What the task asks
Express every text line below as a Markdown table with the columns "No." and "Line," numbering each line and skipping blank ones. Leave the pictures out of the table.

Available data

-- Opening Marker --

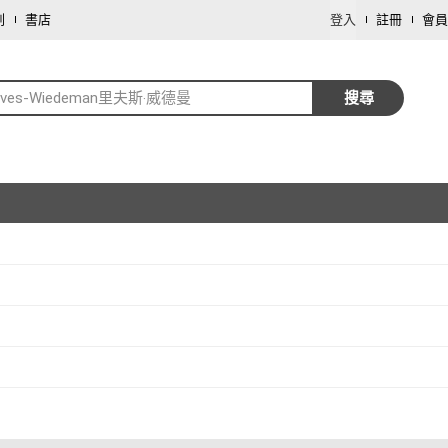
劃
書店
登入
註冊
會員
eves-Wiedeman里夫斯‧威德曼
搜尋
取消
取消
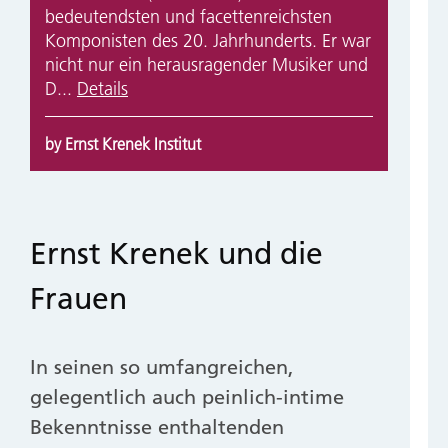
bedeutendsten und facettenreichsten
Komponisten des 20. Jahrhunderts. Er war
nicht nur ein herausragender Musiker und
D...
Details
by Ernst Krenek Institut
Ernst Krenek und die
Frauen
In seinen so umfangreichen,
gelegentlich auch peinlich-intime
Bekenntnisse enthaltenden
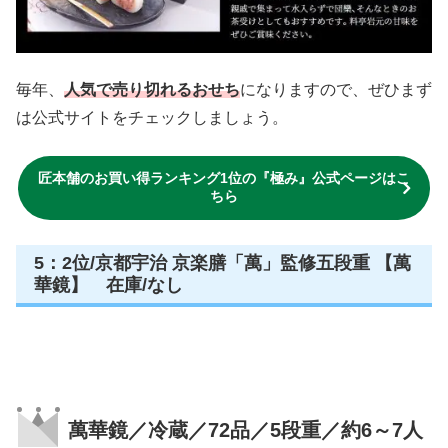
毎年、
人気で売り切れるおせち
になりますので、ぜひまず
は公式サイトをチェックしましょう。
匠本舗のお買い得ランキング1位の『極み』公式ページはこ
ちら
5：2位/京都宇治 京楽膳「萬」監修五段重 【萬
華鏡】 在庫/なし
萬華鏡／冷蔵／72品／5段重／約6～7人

-- Closing Marker --

Answer below
| No. | Line |
|---|---|
| 1 | 劃 |
| 2 | 書店 |
| 3 | 登入 |
| 4 | 註冊 |
| 5 | 會員 |
| 6 | eves-Wiedeman里夫斯‧威德曼 |
| 7 | 搜尋 |
| 8 | 取消 |
| 9 | 取消 |
| 10 | bedeutendsten und facettenreichsten |
| 11 | Komponisten des 20. Jahrhunderts. Er war |
| 12 | nicht nur ein herausragender Musiker und |
| 13 | D... |
| 14 | Details |
| 15 | by Ernst Krenek Institut |
| 16 | Ernst Krenek und die |
| 17 | Frauen |
| 18 | In seinen so umfangreichen, |
| 19 | gelegentlich auch peinlich-intime |
| 20 | Bekenntnisse enthaltenden |
| 21 | 毎年、 |
| 22 | 人気で売り切れるおせち |
| 23 | になりますので、ぜひまず |
| 24 | は公式サイトをチェックしましょう。 |
| 25 | 匠本舗のお買い得ランキング1位の『極み』公式ページはこ |
| 26 | ちら |
| 27 | 5：2位/京都宇治 京楽膳「萬」監修五段重 【萬 |
| 28 | 華鏡】 在庫/なし |
| 29 | 萬華鏡／冷蔵／72品／5段重／約6～7人 |